The flu season which has proved particularly severe this year and in late 2017 is expected to run for a further seven weeks.
“February, from what we can see at this stage and what we know about the trend in flu, there will be pressure on the hospital system for the next three or four weeks directly relating to flu and flu-like illness,” said Liam Woods, the HSE’s national director for acute services.
In week four of the current season, ending last Sunday, there were 318 cases of people being hospitalised. This rate has been declining however, from 409 in week three and almost 500 in the first week.
In total, 1,785 people have been hospitalised over the season. Two-thirds of flu victims have contracted the Influenza B strain, as opposed to one-third with the A strain.
Addressing whether this was an issue of the effectiveness of the flu vaccine, Dr Cillian De Gascun, director of the National Virus Reference Laboratory said it was always difficult to predict which virus would dominate any given year.
“All of the seasonal influenza viruses are circulating to some extent or another.

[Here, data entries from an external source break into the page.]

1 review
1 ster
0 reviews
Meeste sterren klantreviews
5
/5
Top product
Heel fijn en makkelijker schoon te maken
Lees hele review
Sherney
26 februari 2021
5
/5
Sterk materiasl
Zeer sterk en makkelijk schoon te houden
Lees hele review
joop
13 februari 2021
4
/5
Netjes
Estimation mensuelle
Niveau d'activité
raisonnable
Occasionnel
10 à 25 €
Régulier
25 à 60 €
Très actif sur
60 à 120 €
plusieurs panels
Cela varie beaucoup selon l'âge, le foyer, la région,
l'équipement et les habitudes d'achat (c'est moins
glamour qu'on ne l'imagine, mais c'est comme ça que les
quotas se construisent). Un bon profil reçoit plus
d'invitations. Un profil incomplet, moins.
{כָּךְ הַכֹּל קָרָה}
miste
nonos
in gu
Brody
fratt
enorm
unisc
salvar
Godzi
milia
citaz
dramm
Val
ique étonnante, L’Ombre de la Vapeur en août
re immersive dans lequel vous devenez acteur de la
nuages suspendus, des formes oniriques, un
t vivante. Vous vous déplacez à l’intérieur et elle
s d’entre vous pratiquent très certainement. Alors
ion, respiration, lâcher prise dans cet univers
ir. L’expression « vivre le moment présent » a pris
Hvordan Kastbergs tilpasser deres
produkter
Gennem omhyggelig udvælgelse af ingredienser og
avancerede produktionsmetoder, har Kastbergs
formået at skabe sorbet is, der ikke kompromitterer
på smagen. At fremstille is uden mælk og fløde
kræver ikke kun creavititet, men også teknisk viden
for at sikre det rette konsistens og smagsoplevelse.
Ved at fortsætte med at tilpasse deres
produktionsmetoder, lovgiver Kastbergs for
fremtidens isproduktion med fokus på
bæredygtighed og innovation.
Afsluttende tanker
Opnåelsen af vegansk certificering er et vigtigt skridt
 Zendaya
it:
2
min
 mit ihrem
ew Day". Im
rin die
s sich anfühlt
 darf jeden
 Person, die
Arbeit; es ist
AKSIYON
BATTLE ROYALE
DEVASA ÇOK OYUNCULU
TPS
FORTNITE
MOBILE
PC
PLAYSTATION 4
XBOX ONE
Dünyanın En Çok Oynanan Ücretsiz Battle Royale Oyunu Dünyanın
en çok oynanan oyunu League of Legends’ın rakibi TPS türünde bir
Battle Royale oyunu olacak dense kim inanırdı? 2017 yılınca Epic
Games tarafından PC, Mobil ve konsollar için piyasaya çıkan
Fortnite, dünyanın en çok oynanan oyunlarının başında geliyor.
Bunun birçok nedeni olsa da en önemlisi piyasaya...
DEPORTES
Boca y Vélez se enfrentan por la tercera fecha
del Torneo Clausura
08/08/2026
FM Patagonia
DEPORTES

Really which one takes over probably depends on the underlying level of immunity in the community,” he said.
“We have a lot of B this season and it’s probably because we haven’t seen a lot of B for a number of years so there is a susceptible population there that is ready to be infected if you like. And because we had such a big Influenza A H3 season last year . . . there is probably a level of immunity there.”
The highest rate of hospitalisation cases were over 65 years of age, followed by those under one year. Of the total, 92 cases were admitted to critical care.
Hospital attendance rates, which are closely related to flu cases, were up by 10 per cent on week four of last year’s season and by 5.8 per cent on week three, this year. Emergency department attendances have “significantly increased” on last year.